Closed moes1 closed 1 year ago
@moes1 sorry for the late reply, has this become clear over the years?
I'm curious about this as well. I've just built Laghos with GPU and MPI support, but I'm not able to get any results when I run with 2 processes. If I run on a node with 2 GPUs, it seems that Laghos is trying to use the same GPU for both processes. But even if I run with 2 nodes, one task per node, I still don't get a good result. If I run a single process against the GPU, it works as expected.

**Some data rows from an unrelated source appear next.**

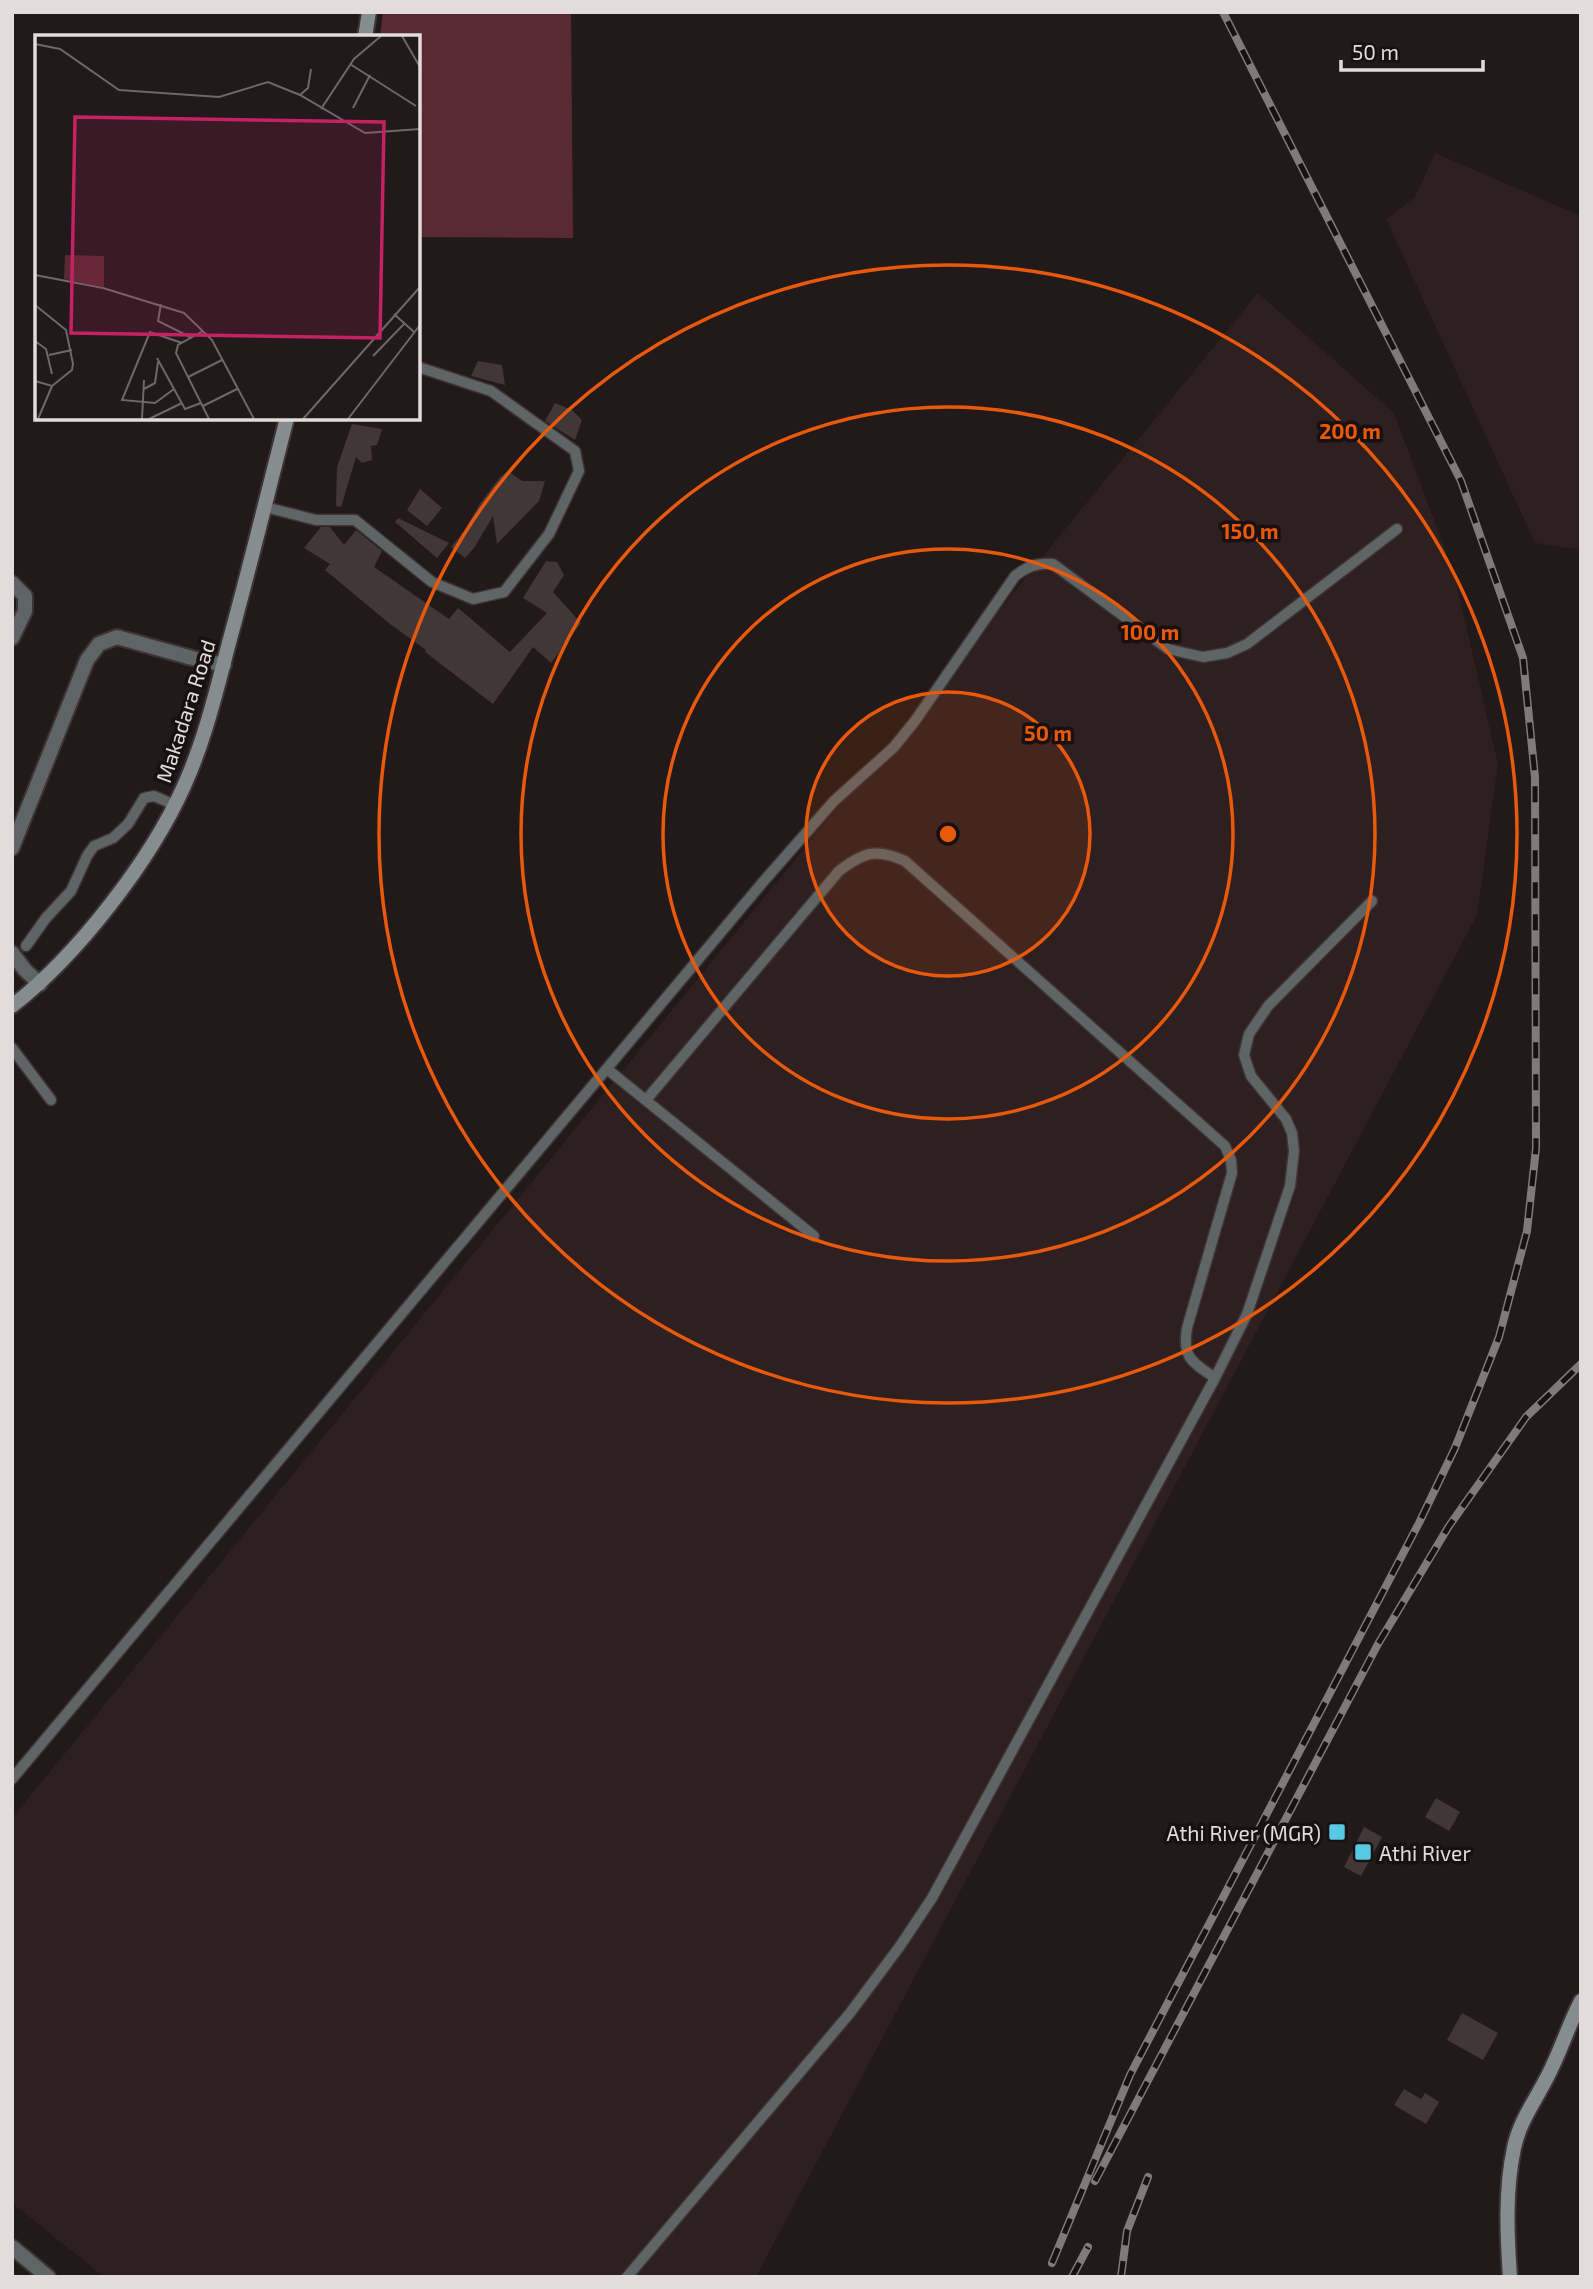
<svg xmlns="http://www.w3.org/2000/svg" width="1593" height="2289" font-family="'Exo 2',sans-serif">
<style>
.built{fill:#2e1f21}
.green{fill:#5a2a33}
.building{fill:#413738}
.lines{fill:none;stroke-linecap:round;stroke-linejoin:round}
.lane-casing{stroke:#3c3435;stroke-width:13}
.street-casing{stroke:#3c3435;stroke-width:18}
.secondary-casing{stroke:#3c3435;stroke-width:18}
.lane{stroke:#5f6465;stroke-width:10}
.street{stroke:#5f6465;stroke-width:14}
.secondary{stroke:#868d8f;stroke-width:14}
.rail-casing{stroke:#817a7b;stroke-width:8}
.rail{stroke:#181011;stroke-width:5;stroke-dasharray:16;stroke-linecap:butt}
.ring{fill:none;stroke:#e8590c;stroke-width:3.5}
.poi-dot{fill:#57c9e2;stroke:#181011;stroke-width:2.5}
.labels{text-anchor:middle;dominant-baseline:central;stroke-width:7;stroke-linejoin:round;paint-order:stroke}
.street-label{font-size:21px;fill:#e3dcdd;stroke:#181011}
.poi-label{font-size:21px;fill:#e3dcdd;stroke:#181011;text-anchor:end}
.inset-road{fill:none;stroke:#6f6768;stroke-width:2}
.view{fill:#c42262;fill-opacity:0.15;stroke:#c42262;stroke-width:3.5}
.inset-edge{fill:none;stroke:#e3dcdd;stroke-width:3.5}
.centre{fill:#e8590c;stroke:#181011;stroke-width:3.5}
.ring-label{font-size:21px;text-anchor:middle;font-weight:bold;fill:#e8590c;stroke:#181011;stroke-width:7;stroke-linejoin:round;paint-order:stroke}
</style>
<rect width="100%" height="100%" fill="#21191a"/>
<!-- built -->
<g class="built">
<path d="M1435,153l146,63v334l-46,-7 -149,-324 29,-22z"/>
<path d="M1258,293l136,120 60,160 44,191 -21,151 -721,1362h-652l-92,-74v-385z"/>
</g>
<!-- green -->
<path class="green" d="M383,12h188l2,226 -155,-1v-200h-38z"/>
<!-- building -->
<g class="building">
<path d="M478,361l24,4 3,20 -34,-9z"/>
<path d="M555,403l17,7 10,10 -7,20 -30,-19z"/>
<path d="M352,424l30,5 -5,16 -6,1 1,14 -10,3 -6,-6 -15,50 -5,-1 1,-39z"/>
<path d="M508,471l14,10h23l-6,20 -42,43 -4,-28 -19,32 -9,10 -14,-11 13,-16 17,-29 19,-25z"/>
<path d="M420,489l22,19 -15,18 -20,-16z"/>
<path d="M398,518l51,25 -12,15 -42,-36z"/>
<path d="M321,527h9l14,18 12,-15 26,21 -8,16 75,52 9,-11 52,44 37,-39 -24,-15 23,-37 11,1 7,13 -11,17 28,31 -30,40 -18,-16 -40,57 -68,-52 1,-2 -36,-26 -65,-54 5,-6 -26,-16z"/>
<path d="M1436,1798l24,14 -11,19 -24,-14z"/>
<path d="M1364,1827l18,10 -21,39 -17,-9z"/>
<path d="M1462,2013l36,20 -15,27 -36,-20z"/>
<path d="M1404,2089l17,10 4,-6 14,9 -13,22 -32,-19z"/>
</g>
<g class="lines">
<defs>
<g id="lane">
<path d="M265,507l51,13h39l77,62 41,17 31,-7 45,-58 30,-63 -4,-20 -84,-60 -73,-24"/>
<path d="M26,946l20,-28 25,-27 16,-35 7,-10 19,-8 15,-14 16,-26 10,-2 21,9"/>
<path d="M12,1048l39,52"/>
<path d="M607,1069l207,167"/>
<path d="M646,1100l193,-229c25,-19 37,-23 66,-10l320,285 6,14 1,13 -45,155c-5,30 5,34 28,50"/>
<path d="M12,1779l751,-897 71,-81 60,-54 21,-26 100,-145c13,-10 21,-13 38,-12l115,85 35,8 24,-4 20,-9 150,-115"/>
<path d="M627,2277l223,-264 50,-67 32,-48 283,-520 32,-64 43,-128 4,-35 -2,-18 -6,-14 -35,-43 -7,-21 5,-21 19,-28 104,-105"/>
</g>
<g id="street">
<path d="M12,583l13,13v15l-13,27"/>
<path d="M12,848l75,-188 12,-16 18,-7 75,21 32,7"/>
<path d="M12,953l13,17 15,14"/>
<path d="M12,2247l36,30"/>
</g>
<g id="secondary">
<path d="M365,37l4,-25"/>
<path d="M12,1006c65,-50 139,-146 172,-220 21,-46 33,-98 46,-147 20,-73 38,-147 57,-221"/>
<path d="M1510,2277c-3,-43 -5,-87 4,-129 6,-30 27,-55 39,-83 10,-21 17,-43 28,-64"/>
</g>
</defs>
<!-- lane casing -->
<use href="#lane" class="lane-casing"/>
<!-- street casing -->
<use href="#street" class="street-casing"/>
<!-- secondary casing -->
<use href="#secondary" class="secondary-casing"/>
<!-- lane -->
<use href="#lane" class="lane"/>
<!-- street -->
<use href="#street" class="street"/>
<!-- secondary -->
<use href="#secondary" class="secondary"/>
<defs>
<g id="rail">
<path d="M1095,2181l283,-537 71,-118 77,-109 55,-53"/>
<path d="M1052,2263l78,-188 289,-552 36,-75 44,-111 28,-106 9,-83 -1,-371 -12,-119 -62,-177 -238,-469"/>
<path d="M1072,2277l16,-30"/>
<path d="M1121,2277l6,-46 21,-54"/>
</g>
</defs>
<!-- rail casing -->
<use href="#rail" class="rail-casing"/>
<!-- rail -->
<use href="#rail" class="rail"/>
</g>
<!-- distance rings -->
<circle cx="948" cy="834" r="142" fill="#e8590c" fill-opacity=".12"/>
<g class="ring">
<circle cx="948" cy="834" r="142"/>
<circle cx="948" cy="834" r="285"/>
<circle cx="948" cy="834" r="427"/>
<circle cx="948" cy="834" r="569"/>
</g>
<!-- markers -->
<g class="poi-dot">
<rect x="1328" y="1823" width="18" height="18" rx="3.5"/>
<rect x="1354" y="1843" width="18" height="18" rx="3.5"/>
</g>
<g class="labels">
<!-- street labels -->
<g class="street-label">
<text transform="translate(185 711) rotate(-72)">Makadara Road</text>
</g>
<!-- poi labels -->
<g class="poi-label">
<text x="1321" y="1832">Athi River (MGR)</text>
<text x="1379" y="1852" text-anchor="start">Athi River</text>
</g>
</g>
<!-- overview -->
<g transform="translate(35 35)">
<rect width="385" height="385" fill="#21191a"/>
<path d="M30,220l39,1v31l-40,-8z" fill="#5a2a33"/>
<path class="inset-road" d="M367,1l18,31M0,9l25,5 59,41 100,7 49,-15 32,13 65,38 55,-4M315,29l66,42M265,60l8,-7 3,-19M318,73l17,-33M286,74l33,-50 27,-23M0,240l68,13 81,25 28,27 42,79M126,269l-3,17 34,17M0,270l31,25 7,34 -1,6 -20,16 -17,-5M359,279l20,18M168,296l-25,14 -2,8 33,66M0,306l11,8 6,25M14,320l23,-5M338,321l31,-32M122,323l28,51 16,-6M153,342l34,-17M109,354l11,-6 3,-21M139,354l-19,14 -33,-3 28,-68 32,11M168,371l34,-17M3,384l14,-33M107,384l2,-39M114,384l33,-16M268,384l117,-132M313,384l72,-94"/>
<path class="view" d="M40,82l309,5 -4,216 -309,-5z"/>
<rect width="385" height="385" class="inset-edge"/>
</g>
<circle cx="948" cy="834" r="10" class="centre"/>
<g class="ring-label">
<text x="1350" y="439">200 m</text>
<text x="1250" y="539">150 m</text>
<text x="1150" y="640">100 m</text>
<text x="1048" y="741">50 m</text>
</g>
<!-- border -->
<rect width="1593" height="2289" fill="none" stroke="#e3dcdd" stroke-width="28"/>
<!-- scale -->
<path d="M1341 60v10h142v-10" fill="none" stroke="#e3dcdd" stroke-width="3.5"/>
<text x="1352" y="60" font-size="21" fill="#e3dcdd" stroke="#181011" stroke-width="5" paint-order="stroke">50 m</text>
</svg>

Typically, the assignment of different GPUs to different MPI ranks is done by the batch system on the machine. Basically, the batch system sets the environment variables CUDA_VISIBLE_DEVICES
or ROCR_VISIBLE_DEVICES
depending on how many tasks one runs on each compute node and how many GPUs are present on each node.
If on your system this is not done by the batch system, you can modify laghos.cpp
to use something like this:
const int num_gpus_per_node = 4;
dev = myid % num_gpus_per_node;
Device backend;
backend.Configure(device, dev);
In this case, you should also move Hypre::Init()
after backend.Configure(...)
, see https://github.com/mfem/mfem/issues/3370#issuecomment-1362620903.
I'm closing this. Please reopen if something is still unclear.
How are you intending for users to assign multiple ranks to multiple devices when using a GPU backend?
Unless I am missing something that isn't possible in the code as written. For example you could edit laghos.cpp by adding "dev=myid;" before:
https://github.com/CEED/Laghos/blob/master/laghos.cpp#L205
This works fine, but maybe this is not what was intended? Please let me know if I am missing something! Thank you.